Can you talk a little bit more about the artificial intelligence (AI)/machine learning (ML) algorithms that are actually doing the natural language processing (NLP) search? Are there any chances of bias within these query models that somehow systematically include or exclude certain populations?
[Allison] This requires a lengthier and more technical explanation than we have room for here, so look for a blog post dedicated specifically to our platform’s use of AI/ML!
What is the purchasing model?
[Allison] Deep 6 AI’s platform is purchased as a SaaS subscription as either yearly licensing or on a study by study basis. Please reach out if you would like to find out more.
As discussed in the presentation, through AI-enabled precision matching technology, Deep 6 AI’s patient recruitment tool finds patients in minutes, not months. By analyzing both structured and unstructured patient data, Deep 6 AI can provide sites with live, actionable data to make accurate decisions that facilitate the success of clinical trial feasibility and design.
Many thanks to our speakers, as well as our wonderfully engaged audience!
To learn more, view the on-demand webinar.
About the Speakers
BJ Rimel, MD, Assistant Professor, Cedars-Sinai
Dr. Rimel is an Assistant Professor of Obstetrics and Gynecology at Cedars-Sinai. Her research focuses on clinical trial accrual, recruitment and informed consent. She is also very active in healthcare social media and using digital transactions to simplify cancer care for patients.
Shabnam Shademan, Ph.D., Director of Product Management, Deep 6 AI
Dr. Shademan has extensive experience creating and implementing successful product roadmaps. Shabnam has held roles at tech companies like Snap, Factual, Google, and UCLA’s eye-tracking and psycholinguistics lab. She holds a B.A. and Master’s in Linguistics, as well as a PhD in Psycholinguistics from UCLA. She also holds degrees from Pierce College and Tehran Open University and was a visiting scholar in Linguistics at MIT.
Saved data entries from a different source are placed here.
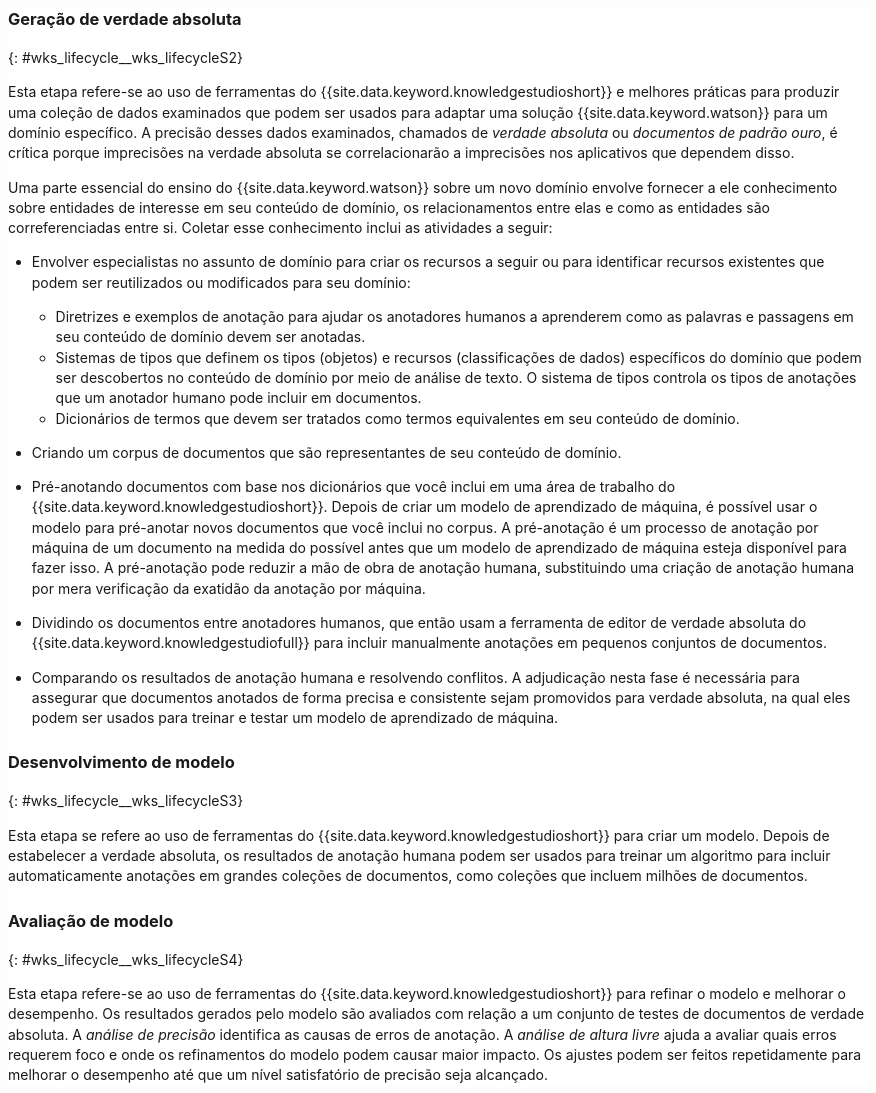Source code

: ### Geração de verdade absoluta
{: #wks_lifecycle__wks_lifecycleS2}

Esta etapa refere-se ao uso de ferramentas do {{site.data.keyword.knowledgestudioshort}} e melhores práticas para produzir uma coleção de dados examinados que podem ser usados para adaptar uma solução {{site.data.keyword.watson}} para um domínio específico. A precisão desses dados examinados, chamados de *verdade absoluta* ou *documentos de padrão ouro*, é crítica porque imprecisões na verdade absoluta se correlacionarão a imprecisões nos aplicativos que dependem disso.

Uma parte essencial do ensino do {{site.data.keyword.watson}} sobre um novo domínio envolve fornecer a ele conhecimento sobre entidades de interesse em seu conteúdo de domínio, os relacionamentos entre elas e como as entidades são correferenciadas entre si. Coletar esse conhecimento inclui as atividades a seguir:

- Envolver especialistas no assunto de domínio para criar os recursos a seguir ou para identificar recursos existentes que podem ser reutilizados ou modificados para seu domínio:

  - Diretrizes e exemplos de anotação para ajudar os anotadores humanos a aprenderem como as palavras e passagens em seu conteúdo de domínio devem ser anotadas.
  - Sistemas de tipos que definem os tipos (objetos) e recursos (classificações de dados) específicos do domínio que podem ser descobertos no conteúdo de domínio por meio de análise de texto. O sistema de tipos controla os tipos de anotações que um anotador humano pode incluir em documentos.
  - Dicionários de termos que devem ser tratados como termos equivalentes em seu conteúdo de domínio.

- Criando um corpus de documentos que são representantes de seu conteúdo de domínio.
- Pré-anotando documentos com base nos dicionários que você inclui em uma área de trabalho do {{site.data.keyword.knowledgestudioshort}}. Depois de criar um modelo de aprendizado de máquina, é possível usar o modelo para pré-anotar novos documentos que você inclui no corpus. A pré-anotação é um processo de anotação por máquina de um documento na medida do possível antes que um modelo de aprendizado de máquina esteja disponível para fazer isso. A pré-anotação pode reduzir a mão de obra de anotação humana, substituindo uma criação de anotação humana por mera verificação da exatidão da anotação por máquina.
- Dividindo os documentos entre anotadores humanos, que então usam a ferramenta de editor de verdade absoluta do {{site.data.keyword.knowledgestudiofull}} para incluir manualmente anotações em pequenos conjuntos de documentos.
- Comparando os resultados de anotação humana e resolvendo conflitos. A adjudicação nesta fase é necessária para assegurar que documentos anotados de forma precisa e consistente sejam promovidos para verdade absoluta, na qual eles podem ser usados para treinar e testar um modelo de aprendizado de máquina.

### Desenvolvimento de modelo
{: #wks_lifecycle__wks_lifecycleS3}

Esta etapa se refere ao uso de ferramentas do {{site.data.keyword.knowledgestudioshort}} para criar um modelo. Depois de estabelecer a verdade absoluta, os resultados de anotação humana podem ser usados para treinar um algoritmo para incluir automaticamente anotações em grandes coleções de documentos, como coleções que incluem milhões de documentos.

### Avaliação de modelo
{: #wks_lifecycle__wks_lifecycleS4}

Esta etapa refere-se ao uso de ferramentas do {{site.data.keyword.knowledgestudioshort}} para refinar o modelo e melhorar o desempenho. Os resultados gerados pelo modelo são avaliados com relação a um conjunto de testes de documentos de verdade absoluta. A *análise de precisão* identifica as causas de erros de anotação. A *análise de altura livre* ajuda a avaliar quais erros requerem foco e onde os refinamentos do modelo podem causar maior impacto. Os ajustes podem ser feitos repetidamente para melhorar o desempenho até que um nível satisfatório de precisão seja alcançado.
Allison Tyler, Clinical Application Specialist, Deep 6 AI
Allison Tyler, BSN, RN, OCN has been a nurse for over 20 years, working in a variety of therapeutic areas, including the departments of Physical Medicine & Rehabilitation and Neonatal Intensive Care at the Mayo Clinic in Rochester, MN and over a decade as an oncology research coordinator at the Cleveland Clinic in Cleveland, OH. She has spoken at the national level on the topics of prostate and kidney cancer and has published journal articles and co-authored a book chapter on the care of patients with advanced bladder cancer. She is also a crazy dog & horse mom and can’t keep a houseplant alive to save her life.